[LISTED RECORDS — start]

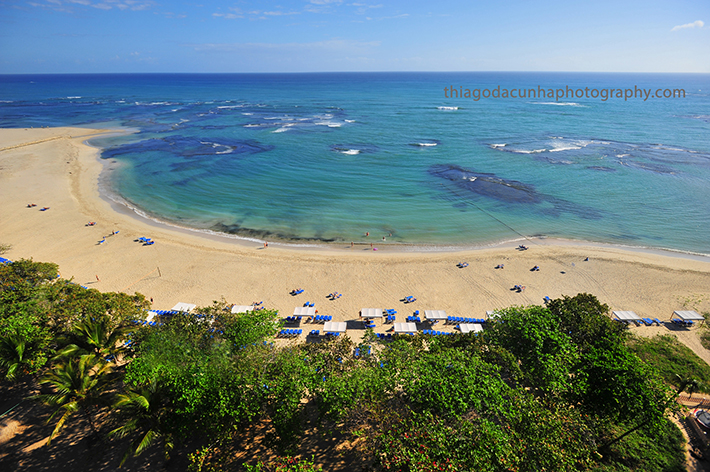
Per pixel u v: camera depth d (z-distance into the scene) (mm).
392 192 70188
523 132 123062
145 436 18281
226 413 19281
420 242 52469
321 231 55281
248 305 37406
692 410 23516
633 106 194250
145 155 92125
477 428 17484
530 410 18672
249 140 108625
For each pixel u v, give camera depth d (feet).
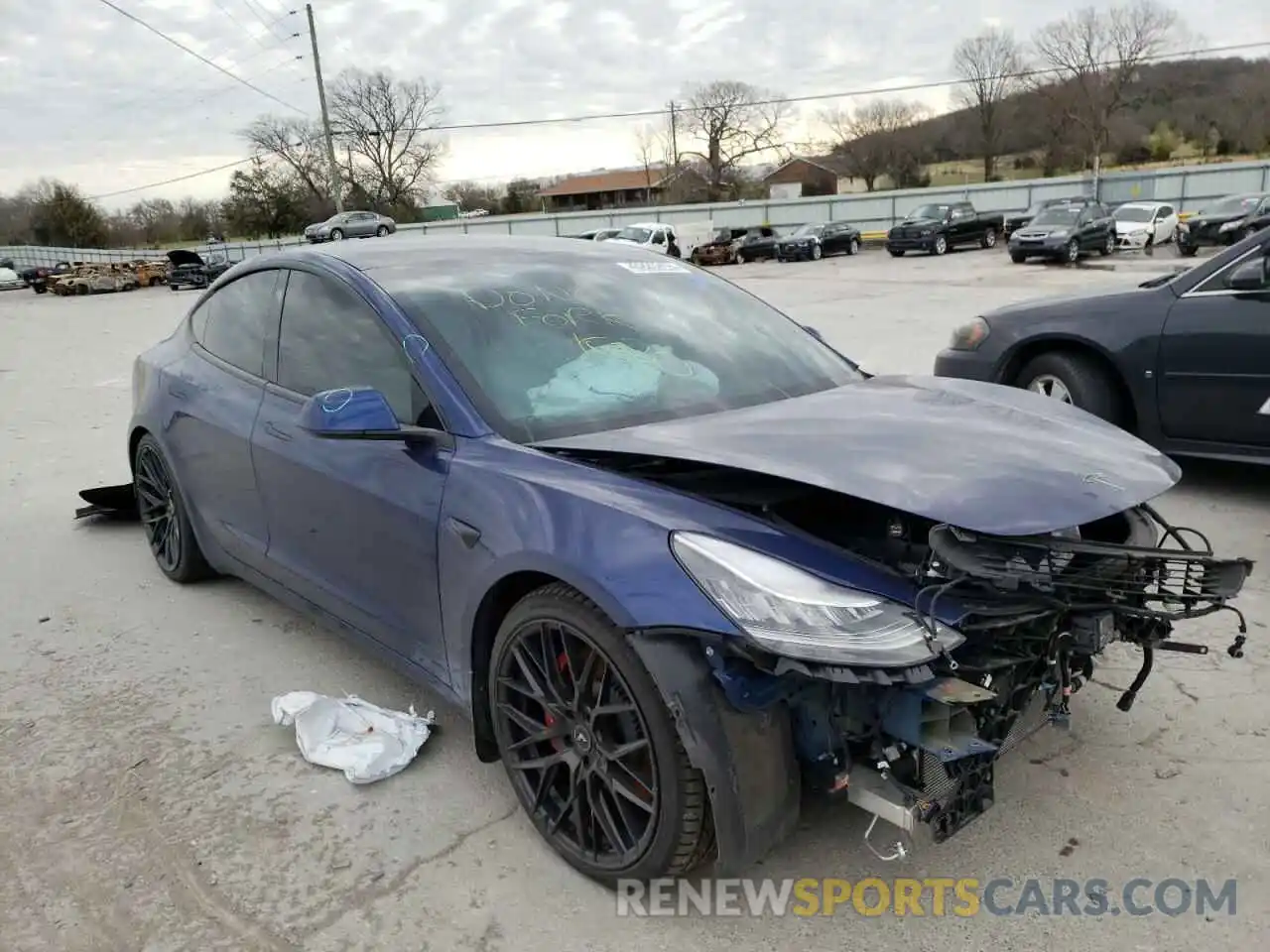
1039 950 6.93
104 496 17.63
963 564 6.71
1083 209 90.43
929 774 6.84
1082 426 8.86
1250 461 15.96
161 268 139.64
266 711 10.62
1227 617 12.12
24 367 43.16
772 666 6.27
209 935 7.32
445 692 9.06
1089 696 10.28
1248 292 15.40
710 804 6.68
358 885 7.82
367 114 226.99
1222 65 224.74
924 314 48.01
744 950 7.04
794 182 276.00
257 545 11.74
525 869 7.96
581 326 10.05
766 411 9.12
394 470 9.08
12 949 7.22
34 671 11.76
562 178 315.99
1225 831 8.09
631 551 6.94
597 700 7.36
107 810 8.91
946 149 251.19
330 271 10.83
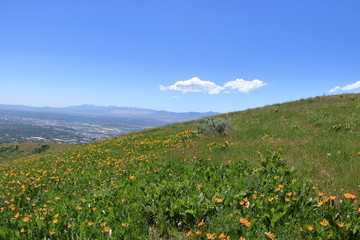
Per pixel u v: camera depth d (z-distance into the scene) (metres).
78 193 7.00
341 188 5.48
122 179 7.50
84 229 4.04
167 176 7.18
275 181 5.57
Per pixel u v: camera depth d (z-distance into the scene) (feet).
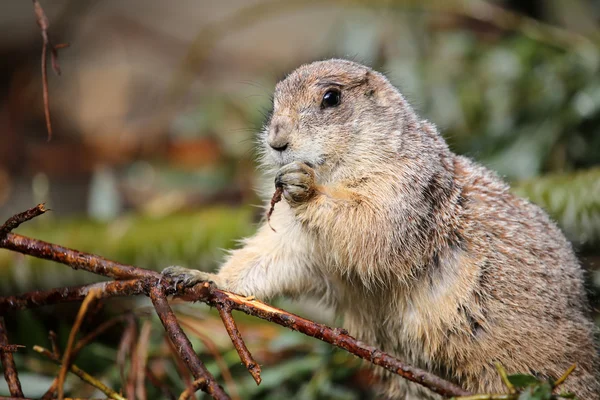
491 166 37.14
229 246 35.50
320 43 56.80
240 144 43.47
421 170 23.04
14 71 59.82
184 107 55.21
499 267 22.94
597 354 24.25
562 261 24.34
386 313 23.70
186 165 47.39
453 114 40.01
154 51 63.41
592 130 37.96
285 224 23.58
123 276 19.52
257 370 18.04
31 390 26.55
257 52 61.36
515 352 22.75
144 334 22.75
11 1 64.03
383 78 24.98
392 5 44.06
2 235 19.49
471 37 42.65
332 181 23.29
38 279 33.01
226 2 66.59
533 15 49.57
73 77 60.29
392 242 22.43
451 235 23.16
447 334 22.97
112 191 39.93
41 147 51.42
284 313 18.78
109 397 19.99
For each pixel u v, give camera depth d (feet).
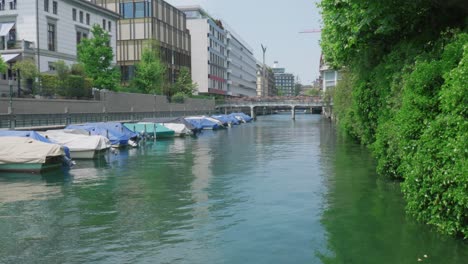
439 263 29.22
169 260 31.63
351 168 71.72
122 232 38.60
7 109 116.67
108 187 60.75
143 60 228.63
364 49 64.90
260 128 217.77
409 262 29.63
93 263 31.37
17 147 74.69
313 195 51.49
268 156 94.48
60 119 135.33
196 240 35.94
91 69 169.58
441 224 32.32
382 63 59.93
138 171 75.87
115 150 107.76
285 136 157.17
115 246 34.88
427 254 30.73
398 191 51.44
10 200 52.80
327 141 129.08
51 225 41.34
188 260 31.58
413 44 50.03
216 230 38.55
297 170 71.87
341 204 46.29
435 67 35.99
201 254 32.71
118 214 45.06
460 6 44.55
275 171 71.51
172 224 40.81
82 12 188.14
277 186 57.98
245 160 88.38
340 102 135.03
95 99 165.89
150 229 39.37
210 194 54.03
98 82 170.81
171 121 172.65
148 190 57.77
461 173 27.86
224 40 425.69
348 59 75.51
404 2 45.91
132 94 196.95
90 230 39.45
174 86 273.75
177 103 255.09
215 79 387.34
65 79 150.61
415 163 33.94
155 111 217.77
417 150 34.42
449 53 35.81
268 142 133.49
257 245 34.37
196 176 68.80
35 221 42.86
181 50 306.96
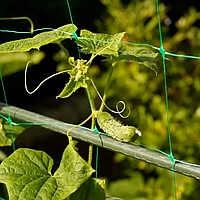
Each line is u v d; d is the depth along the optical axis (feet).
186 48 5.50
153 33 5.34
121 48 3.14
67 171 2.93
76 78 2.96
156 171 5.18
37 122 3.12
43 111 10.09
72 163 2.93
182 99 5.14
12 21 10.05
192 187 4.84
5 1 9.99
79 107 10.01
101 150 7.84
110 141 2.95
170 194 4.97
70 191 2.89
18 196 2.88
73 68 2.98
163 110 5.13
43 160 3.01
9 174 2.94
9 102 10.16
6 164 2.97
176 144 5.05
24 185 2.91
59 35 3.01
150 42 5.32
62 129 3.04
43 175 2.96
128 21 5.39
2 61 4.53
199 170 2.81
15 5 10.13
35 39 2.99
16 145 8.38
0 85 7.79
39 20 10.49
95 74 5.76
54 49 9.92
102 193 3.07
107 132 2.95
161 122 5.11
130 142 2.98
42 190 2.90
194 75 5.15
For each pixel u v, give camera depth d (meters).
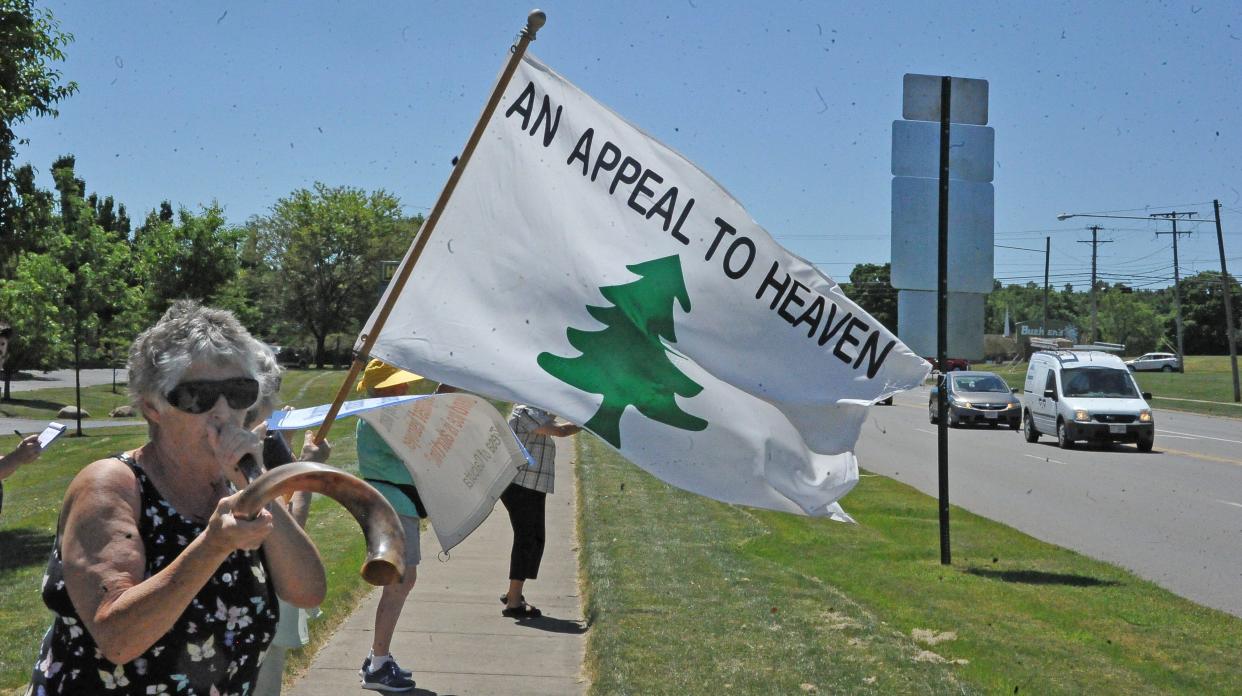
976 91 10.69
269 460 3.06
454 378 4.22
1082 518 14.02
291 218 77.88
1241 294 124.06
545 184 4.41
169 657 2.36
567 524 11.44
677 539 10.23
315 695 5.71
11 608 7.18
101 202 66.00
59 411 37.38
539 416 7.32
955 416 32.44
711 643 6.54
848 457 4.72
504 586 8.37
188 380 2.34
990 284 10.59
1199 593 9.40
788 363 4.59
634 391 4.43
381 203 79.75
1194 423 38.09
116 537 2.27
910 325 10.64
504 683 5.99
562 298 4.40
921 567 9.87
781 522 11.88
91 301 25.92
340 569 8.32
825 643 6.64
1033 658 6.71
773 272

[LISTED RECORDS — finish]

* _TASK PROMPT_
Go line by line through the records above and copy each one containing "distance".

* _EXERCISE RESULT_
Per pixel u v: camera depth d (z-distance into the scene) (mm).
Per pixel u v: camera depth d (z-distance into the scene) (metres).
Per pixel u v: camera depth d (z-distance into the scene) (feet).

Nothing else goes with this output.